[Records from a collection]
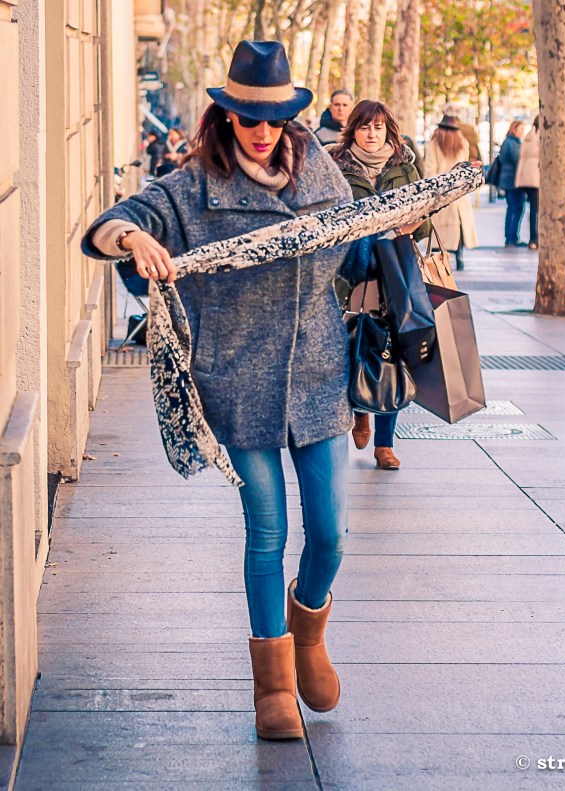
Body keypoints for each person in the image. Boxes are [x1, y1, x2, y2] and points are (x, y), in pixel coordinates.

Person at [81, 40, 359, 743]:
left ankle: (309, 631)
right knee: (266, 531)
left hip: (319, 378)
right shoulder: (192, 186)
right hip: (237, 382)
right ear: (225, 117)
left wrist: (396, 231)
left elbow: (351, 239)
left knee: (327, 532)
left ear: (290, 117)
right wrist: (131, 241)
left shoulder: (319, 170)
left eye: (272, 118)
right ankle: (272, 685)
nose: (261, 131)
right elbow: (111, 223)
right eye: (246, 117)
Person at [332, 100, 430, 471]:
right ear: (352, 130)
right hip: (351, 273)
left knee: (393, 351)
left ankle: (385, 445)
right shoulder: (336, 167)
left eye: (378, 127)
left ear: (389, 129)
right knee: (356, 344)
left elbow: (424, 223)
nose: (371, 135)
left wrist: (409, 225)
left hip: (394, 272)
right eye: (364, 127)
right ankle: (360, 409)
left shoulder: (405, 165)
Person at [424, 114, 478, 269]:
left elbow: (430, 170)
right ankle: (459, 258)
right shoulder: (462, 143)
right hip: (458, 193)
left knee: (438, 229)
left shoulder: (434, 144)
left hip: (440, 192)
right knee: (458, 228)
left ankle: (435, 257)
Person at [499, 120, 526, 247]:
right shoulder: (513, 143)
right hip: (513, 181)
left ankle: (510, 236)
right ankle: (512, 237)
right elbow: (518, 160)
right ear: (514, 130)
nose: (522, 133)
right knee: (518, 208)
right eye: (521, 130)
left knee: (512, 208)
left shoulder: (507, 141)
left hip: (507, 179)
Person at [516, 115, 540, 249]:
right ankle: (536, 238)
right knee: (538, 210)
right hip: (537, 176)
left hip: (526, 177)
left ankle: (533, 238)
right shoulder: (541, 137)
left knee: (533, 209)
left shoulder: (528, 137)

# REQUIREMENT
Nothing but a number should be given: the count of lines above in which the word "shoulder" occurs.

# EXERCISE OUTPUT
10